Employee Benefits Considerations for Employers During the COVID-19 Pandemic (Coronavirus and the Law)
The COVID-19 pandemic has many employers making tough choices including reductions in force, reducing hours, and reducing compensation for employees. Employment decisions, in turn, affect employee benefit plans and policies.
Employers need to review their employee benefit plans and policies, as well as plan service provider contracts, to determine how employment decisions will affect employee benefit programs.
[clear]Complexities and traps for the unwary abound in employee benefits plans. Careful planning, which seems a luxury in these days of the COVID-19 pandemic, remains key to avoiding significant and substantial problems.
Emergency Paid Sick Leave and FMLA Expansion
The Families First Coronavirus Relief Act (FFCRA) was enacted on March 18, 2020, and generally requires employers with fewer than 500 employees to provide paid sick leave and additional FMLA benefits to their employees. For more information on emergency paid sick leave, please see the Families First Coronavirus Response Act (Legislative Alert #1).
Health and Welfare Plans
COVID-19 Related Health Plan Coverage
The Coronavirus, Aid, Relief and Economic Security Act (CARES Act) requires that group health plans cover certain preventive services and vaccines related to COVID-19. (See Essential Health Benefit Coverage.)
FFCRA requires group health plans to cover costs related to diagnostic testing for COVID-19 and related healthcare provider services (in-person and telehealth) and facility costs (including doctors' offices, urgent care centers and emergency room) without requiring participants to share in the cost (e.g., deductibles, copayments or coinsurance). (See CMS Releases FAQs on COVID-19 Coverage under Catastrophic Health Insurance Plans.) In addition, FFCRA requires prior authorization and other medical management requirements to be waived with respect to COVID-19 services.
Eligibility for Health Coverage
Plan or policy terms will determine whether employees who are furloughed or who experience a reduction in hours can maintain their health coverage. Most plans require employees to satisfy minimum hour requirements to maintain eligibility for health coverage.
Employers should review plan provisions related to employees’ payment of premiums while on a leave of absence. Employers may be able to amend their plan or policy to expand coverage or modify the procedures for employee premium payments, subject to approval from the applicable insurance carrier. For insured health plans, expanding coverage to ineligible employees without the insurer’s consent could result in nonpayment of claims.
COBRA Continuation Coverage
COBRA continuation coverage must be offered to employees who are terminated or experience a reduction in hours making them ineligible for coverage under an employer-sponsored health plan.
ACA Employer Mandate
Pursuant to the ACA Employer Mandate, employers with an average of at least 50 full-time employees (i.e., averages 30 or more hours of service per week) must provide affordable health insurance that provides minimum value to its full-time employees in order to avoid exposure to a penalty tax under Section 4980H of the Internal Revenue Code (the “Code”).
Most employers track employees’ hours over a prior measurement period to determine eligibility for a plan year. If an employer is considering an employee furlough or reduction in hours and using a prior measurement period, then that employer should consider that participants who are full-time employees will retain their full-time status for the duration of the applicable plan year even if they are no longer full-time.

Items in a dataset:
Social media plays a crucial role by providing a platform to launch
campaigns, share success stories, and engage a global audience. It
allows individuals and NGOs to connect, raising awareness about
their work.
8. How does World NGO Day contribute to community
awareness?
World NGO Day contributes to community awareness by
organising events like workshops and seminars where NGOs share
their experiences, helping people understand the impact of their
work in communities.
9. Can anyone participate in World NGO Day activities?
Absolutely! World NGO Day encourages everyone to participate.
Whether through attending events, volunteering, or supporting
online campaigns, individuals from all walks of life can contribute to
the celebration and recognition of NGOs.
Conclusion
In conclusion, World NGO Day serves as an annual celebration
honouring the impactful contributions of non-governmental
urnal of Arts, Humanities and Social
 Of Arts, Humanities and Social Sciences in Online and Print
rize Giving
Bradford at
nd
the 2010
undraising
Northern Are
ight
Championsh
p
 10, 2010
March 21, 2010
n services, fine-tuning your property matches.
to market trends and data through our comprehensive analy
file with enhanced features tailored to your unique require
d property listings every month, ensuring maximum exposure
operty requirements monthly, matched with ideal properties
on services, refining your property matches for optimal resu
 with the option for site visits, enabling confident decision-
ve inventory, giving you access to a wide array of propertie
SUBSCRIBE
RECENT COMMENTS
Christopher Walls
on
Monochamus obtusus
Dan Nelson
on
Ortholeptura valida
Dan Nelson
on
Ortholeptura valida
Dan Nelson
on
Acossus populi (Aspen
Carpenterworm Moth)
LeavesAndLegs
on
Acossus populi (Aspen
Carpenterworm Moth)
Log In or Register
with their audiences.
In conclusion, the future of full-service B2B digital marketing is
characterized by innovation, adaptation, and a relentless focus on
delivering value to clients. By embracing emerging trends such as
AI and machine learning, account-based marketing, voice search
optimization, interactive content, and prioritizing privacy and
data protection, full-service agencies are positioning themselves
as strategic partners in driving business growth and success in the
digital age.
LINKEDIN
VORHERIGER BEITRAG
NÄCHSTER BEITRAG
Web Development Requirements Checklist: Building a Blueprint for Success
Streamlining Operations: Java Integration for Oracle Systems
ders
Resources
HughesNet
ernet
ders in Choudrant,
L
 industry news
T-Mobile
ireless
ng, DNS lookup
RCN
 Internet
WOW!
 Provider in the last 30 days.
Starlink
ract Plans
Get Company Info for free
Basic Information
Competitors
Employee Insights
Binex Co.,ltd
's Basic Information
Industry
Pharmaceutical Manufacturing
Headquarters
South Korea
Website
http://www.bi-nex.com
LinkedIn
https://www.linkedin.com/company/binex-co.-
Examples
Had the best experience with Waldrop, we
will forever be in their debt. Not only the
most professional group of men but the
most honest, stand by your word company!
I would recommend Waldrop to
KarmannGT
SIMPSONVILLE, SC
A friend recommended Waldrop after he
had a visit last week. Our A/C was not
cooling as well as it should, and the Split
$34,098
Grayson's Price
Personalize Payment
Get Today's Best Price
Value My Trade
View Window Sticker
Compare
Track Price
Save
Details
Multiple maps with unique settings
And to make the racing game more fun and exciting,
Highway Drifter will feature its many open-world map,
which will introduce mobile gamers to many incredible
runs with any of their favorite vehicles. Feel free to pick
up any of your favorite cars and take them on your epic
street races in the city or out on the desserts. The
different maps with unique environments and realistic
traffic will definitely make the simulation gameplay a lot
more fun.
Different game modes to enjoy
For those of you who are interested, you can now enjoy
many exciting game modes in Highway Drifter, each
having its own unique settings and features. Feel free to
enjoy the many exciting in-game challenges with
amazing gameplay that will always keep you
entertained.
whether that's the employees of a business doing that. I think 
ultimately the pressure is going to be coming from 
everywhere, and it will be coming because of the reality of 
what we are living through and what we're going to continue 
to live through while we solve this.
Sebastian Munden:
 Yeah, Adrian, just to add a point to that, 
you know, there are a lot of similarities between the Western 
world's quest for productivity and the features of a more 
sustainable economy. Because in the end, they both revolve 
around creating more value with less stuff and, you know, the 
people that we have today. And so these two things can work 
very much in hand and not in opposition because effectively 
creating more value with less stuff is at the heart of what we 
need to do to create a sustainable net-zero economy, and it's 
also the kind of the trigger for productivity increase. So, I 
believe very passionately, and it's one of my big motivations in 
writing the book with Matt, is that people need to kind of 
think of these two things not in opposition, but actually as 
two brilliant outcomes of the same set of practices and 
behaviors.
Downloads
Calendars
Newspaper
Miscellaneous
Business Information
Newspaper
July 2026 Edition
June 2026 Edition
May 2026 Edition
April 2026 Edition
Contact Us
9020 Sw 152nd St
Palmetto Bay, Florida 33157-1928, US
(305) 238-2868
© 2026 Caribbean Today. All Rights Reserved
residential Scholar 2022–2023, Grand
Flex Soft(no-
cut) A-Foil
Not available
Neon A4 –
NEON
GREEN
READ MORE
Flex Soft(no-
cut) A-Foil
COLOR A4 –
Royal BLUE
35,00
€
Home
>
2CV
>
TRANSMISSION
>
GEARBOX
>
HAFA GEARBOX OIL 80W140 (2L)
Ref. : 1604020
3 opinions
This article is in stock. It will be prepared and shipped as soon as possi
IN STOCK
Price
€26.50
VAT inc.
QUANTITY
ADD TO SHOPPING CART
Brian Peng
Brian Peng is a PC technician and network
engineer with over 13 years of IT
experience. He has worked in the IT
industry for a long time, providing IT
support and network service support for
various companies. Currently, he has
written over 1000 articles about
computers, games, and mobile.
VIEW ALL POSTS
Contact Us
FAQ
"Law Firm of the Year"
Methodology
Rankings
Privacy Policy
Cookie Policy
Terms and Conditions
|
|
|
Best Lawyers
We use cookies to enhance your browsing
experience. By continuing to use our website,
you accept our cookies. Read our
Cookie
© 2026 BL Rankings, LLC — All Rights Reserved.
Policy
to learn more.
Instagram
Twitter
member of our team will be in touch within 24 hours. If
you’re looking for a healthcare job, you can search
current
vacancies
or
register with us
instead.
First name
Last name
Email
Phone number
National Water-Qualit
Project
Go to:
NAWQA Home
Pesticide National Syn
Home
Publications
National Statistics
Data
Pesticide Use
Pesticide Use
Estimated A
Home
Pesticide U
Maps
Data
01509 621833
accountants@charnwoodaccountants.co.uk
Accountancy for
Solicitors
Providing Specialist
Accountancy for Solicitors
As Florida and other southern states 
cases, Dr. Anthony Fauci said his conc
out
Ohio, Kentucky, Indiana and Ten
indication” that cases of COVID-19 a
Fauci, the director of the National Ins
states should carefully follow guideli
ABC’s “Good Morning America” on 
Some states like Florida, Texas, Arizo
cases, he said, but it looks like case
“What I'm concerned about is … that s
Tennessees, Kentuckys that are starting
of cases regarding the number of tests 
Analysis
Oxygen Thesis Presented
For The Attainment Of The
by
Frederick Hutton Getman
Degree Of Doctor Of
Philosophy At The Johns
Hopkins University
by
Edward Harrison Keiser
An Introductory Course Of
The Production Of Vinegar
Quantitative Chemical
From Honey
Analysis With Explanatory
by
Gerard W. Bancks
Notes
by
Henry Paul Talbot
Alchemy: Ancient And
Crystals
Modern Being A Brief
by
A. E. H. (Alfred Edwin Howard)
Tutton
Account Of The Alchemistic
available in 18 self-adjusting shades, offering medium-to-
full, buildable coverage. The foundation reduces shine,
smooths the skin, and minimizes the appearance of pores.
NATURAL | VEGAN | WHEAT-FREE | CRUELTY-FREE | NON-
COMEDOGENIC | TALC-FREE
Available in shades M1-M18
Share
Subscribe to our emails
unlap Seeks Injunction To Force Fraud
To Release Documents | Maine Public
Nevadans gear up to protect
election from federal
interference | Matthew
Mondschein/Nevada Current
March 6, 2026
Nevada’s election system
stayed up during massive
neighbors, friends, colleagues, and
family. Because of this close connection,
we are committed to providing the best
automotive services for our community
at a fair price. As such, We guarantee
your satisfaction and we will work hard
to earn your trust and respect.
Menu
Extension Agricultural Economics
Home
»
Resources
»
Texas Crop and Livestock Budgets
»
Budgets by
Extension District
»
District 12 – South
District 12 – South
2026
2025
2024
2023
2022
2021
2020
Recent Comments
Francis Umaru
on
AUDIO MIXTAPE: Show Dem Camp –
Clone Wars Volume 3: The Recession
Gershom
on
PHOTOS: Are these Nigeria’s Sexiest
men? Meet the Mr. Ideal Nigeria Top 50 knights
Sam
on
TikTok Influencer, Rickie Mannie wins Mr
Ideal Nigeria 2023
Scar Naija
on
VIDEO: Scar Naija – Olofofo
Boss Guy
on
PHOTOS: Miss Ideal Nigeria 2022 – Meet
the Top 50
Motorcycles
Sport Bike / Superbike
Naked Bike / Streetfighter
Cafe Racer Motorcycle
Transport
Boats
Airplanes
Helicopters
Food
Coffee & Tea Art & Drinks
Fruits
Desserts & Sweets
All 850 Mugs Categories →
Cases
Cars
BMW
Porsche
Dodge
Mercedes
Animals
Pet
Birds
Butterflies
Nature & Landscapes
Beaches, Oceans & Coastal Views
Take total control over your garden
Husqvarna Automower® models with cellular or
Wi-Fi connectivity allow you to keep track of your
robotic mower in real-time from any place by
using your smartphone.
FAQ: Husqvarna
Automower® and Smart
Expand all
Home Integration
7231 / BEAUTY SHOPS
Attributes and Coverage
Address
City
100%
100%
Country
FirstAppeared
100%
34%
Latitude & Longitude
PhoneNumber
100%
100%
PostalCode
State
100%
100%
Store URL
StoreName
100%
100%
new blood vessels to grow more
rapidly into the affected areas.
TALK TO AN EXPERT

- [HOW TO COMPLETE THIS TASK]: Reproduce the part of the COVID-19 employee benefits text starting at "Employee Benefits Considerations" and ending at "plans and policies.". Please rely only on the text about employee benefits during the COVID-19 pandemic.

- [ANSWER TO THIS TASK]:
Employee Benefits Considerations for Employers During the COVID-19 Pandemic (Coronavirus and the Law)
The COVID-19 pandemic has many employers making tough choices including reductions in force, reducing hours, and reducing compensation for employees. Employment decisions, in turn, affect employee benefit plans and policies.